Voilà Murat qui revient avec Lilith, un double album -« un triple vinyle », corrige-t-il avec quelque coquetterie- qui laissait craindre le pire tant son récent Moujik et sa femme le montrait tantôt gâchant son talent, tantôt bâclant comme un vulgaire cachetonneur… Est-ce que le glas avait sonné pour ce trouvère qui, voulant renouveler le discours amoureux (Enfonce-moi dans l’édifice), avait également construit en chemin une oeuvre atypique véhiculant un rock « en français » enfin crédible ? Ce même Murat n’a jamais eu à faire du rock pour l’être : dès lors, son projet, toujours reporté, d’enregistrer avec le Crazy Horse de Neil Young avait tout du fantasme à ne pas réaliser. Lilith le voit pourtant emprunter le sentier du loner dès l’ouverture avec Les Jours du Jaguar crépusculaire, tout en tension et saturation : « Dieu comment capturer un coq / Dans cette trop grande forêt / Me chuchote un bébé féroce / Dis saurons-nous un jour aimer ». Alors, on se dit que c’est peut-être lui qui avait raison. On retrouve également la batterie « à la Calexico » de Stéphane Raynaud (On ne peut rien en dire) et la basse économe de Fred Jimenez (La Maladie d’amour) qui habillent le premier CD d’une couleur résolument rock (Lilith et ses choeurs de succubes), même si ces 12 titres accueillent furtivement l’envoûtant Le Mou du chat, renforcé par les cordes subtiles de Dickon Hinchliffe (Tindersticks) et une ballade nue et charmeuse comme souvent : De la coupe aux lèvres…
C’est à ce moment, où l’on bascule dans le second volet de Lilith, davantage dédié aux ballades, que l’on saisit qu’entre Murat-rock et Murat-soft, on préfère retrouver « l’homme qui murmurait à l’oreille des femmes » : Se mettre aux anges balaie d’emblée toute hésitation et s’appuie sur des cordes et une mélodie en suspension au dessus d’une voix qui passe du registre sensuel (« Car tout est baratin / Luisant d’humidité / Une rivière dans la gorge / Qu’est-ce que je t’avais dit ») à la complainte érotique (Brillante de cyprine / Dans son juste milieu / On trouve sa mortelle / Les lèvres distendues), pour finir sans délai parmi ces fameux anges. Le reste est l’avenant : ce Qui est cette fille parlant d’ »humide secret », le folk capiteux de Emotion où « le bonheur tout nu / se croque tout cru » ou encore les six minutes qu’il prend à décliner Le Contentement de la Lady -pour ne citer que les suivantes-, confirment que le Murat qui compte est celui qui berce et ensorcelle, davantage que le rocker appliqué de Gel et rosée, dédié à Dominique Laboubée, leader défunt des Dogs, inspirateur de Clara, le premier groupe de Murat…

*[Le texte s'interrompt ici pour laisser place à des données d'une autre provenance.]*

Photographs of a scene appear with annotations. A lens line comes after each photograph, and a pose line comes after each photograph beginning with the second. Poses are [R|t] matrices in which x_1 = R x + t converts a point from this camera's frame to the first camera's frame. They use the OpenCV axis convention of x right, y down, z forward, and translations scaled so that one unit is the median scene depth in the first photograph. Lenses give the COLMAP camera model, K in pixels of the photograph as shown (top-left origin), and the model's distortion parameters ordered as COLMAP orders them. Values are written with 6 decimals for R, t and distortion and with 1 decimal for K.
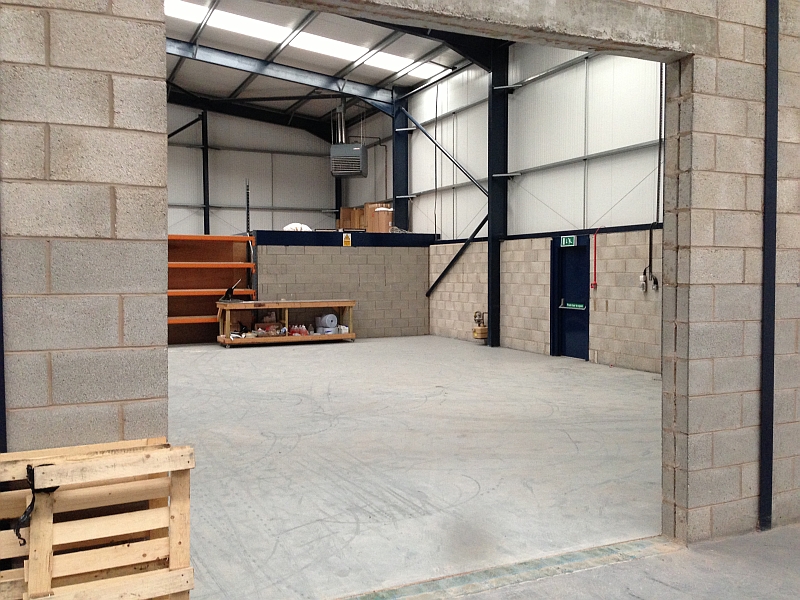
lens RADIAL K [[729.2, 0, 400.0], [0, 729.2, 300.0], [0, 0, 1]] dist [0.140386, -0.219284]
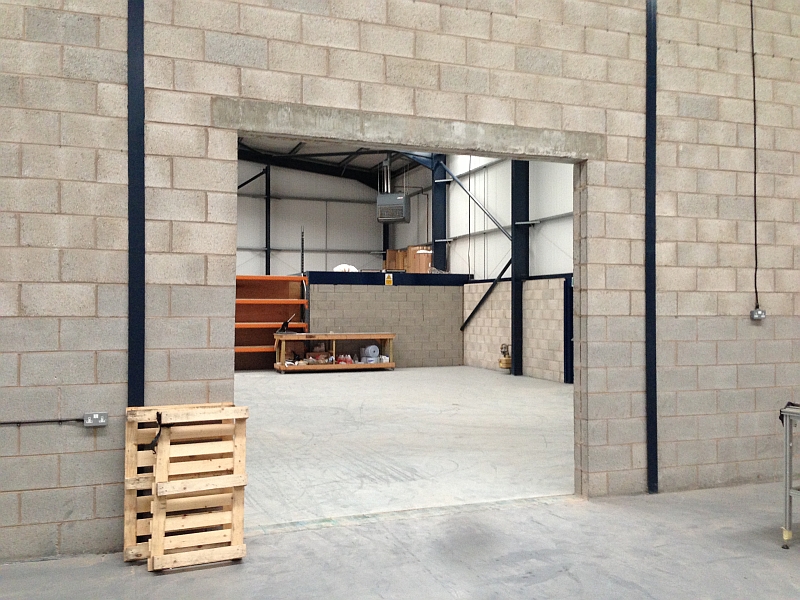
lens RADIAL K [[729.2, 0, 400.0], [0, 729.2, 300.0], [0, 0, 1]] dist [0.140386, -0.219284]
pose [[0.996771, 0.003523, -0.080223, 0.069684], [-0.007603, 0.998690, -0.050599, 0.011983], [0.079939, 0.051045, 0.995492, -0.229194]]
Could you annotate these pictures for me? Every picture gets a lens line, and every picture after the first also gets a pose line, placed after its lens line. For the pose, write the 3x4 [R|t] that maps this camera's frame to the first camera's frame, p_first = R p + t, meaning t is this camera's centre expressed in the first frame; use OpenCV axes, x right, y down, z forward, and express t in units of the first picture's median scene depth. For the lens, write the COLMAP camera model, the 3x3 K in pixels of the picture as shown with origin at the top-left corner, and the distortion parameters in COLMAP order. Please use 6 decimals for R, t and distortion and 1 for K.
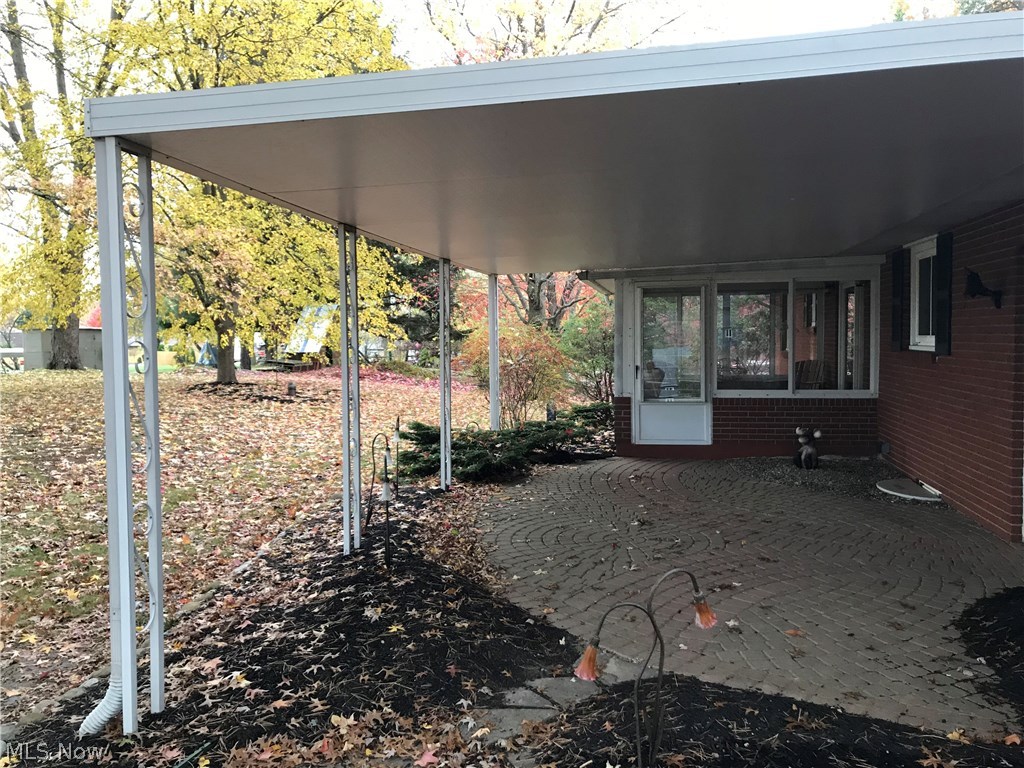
lens RADIAL K [[830.0, 0, 512.0], [0, 830.0, 384.0], [0, 0, 1]] dist [0.018721, -0.005434]
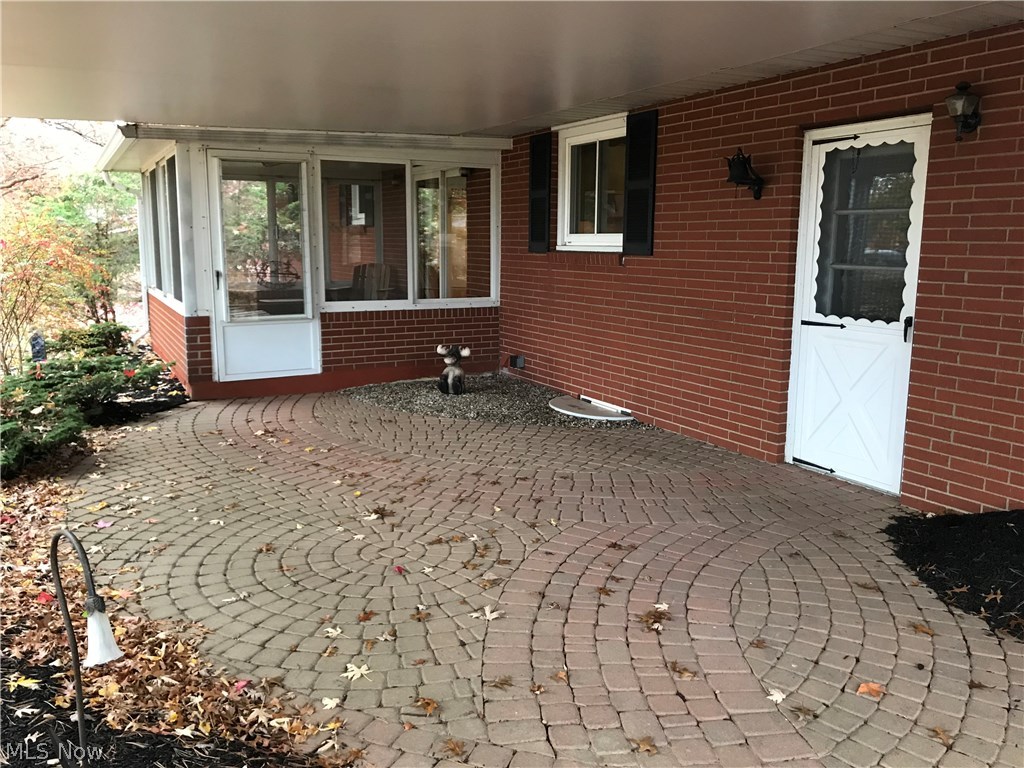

Toutefois, malgré ce retour à la case départ concernant l’ambition rock’n’rollesque, Lilith accomplit quand même le tour de force de s’égrener sur 23 morceaux sans jamais tomber dans le remplissage ou le délayage, et conserve une tonalité immédiate et urgente qui n’est sans doute pas sans rapport avec les percées lumineuses (La Nature du genre ou Tant la vie demande à mourir) qui viennent renouveler, ça et là, l’univers de notre auvergnat favori. Cet album fleuve ayant de toute évidence été conçu pour l’exercice scénique, on attend la nouvelle tournée de Murat pour voir de nos propres yeux quelle tête peut bien avoir cette Lilith.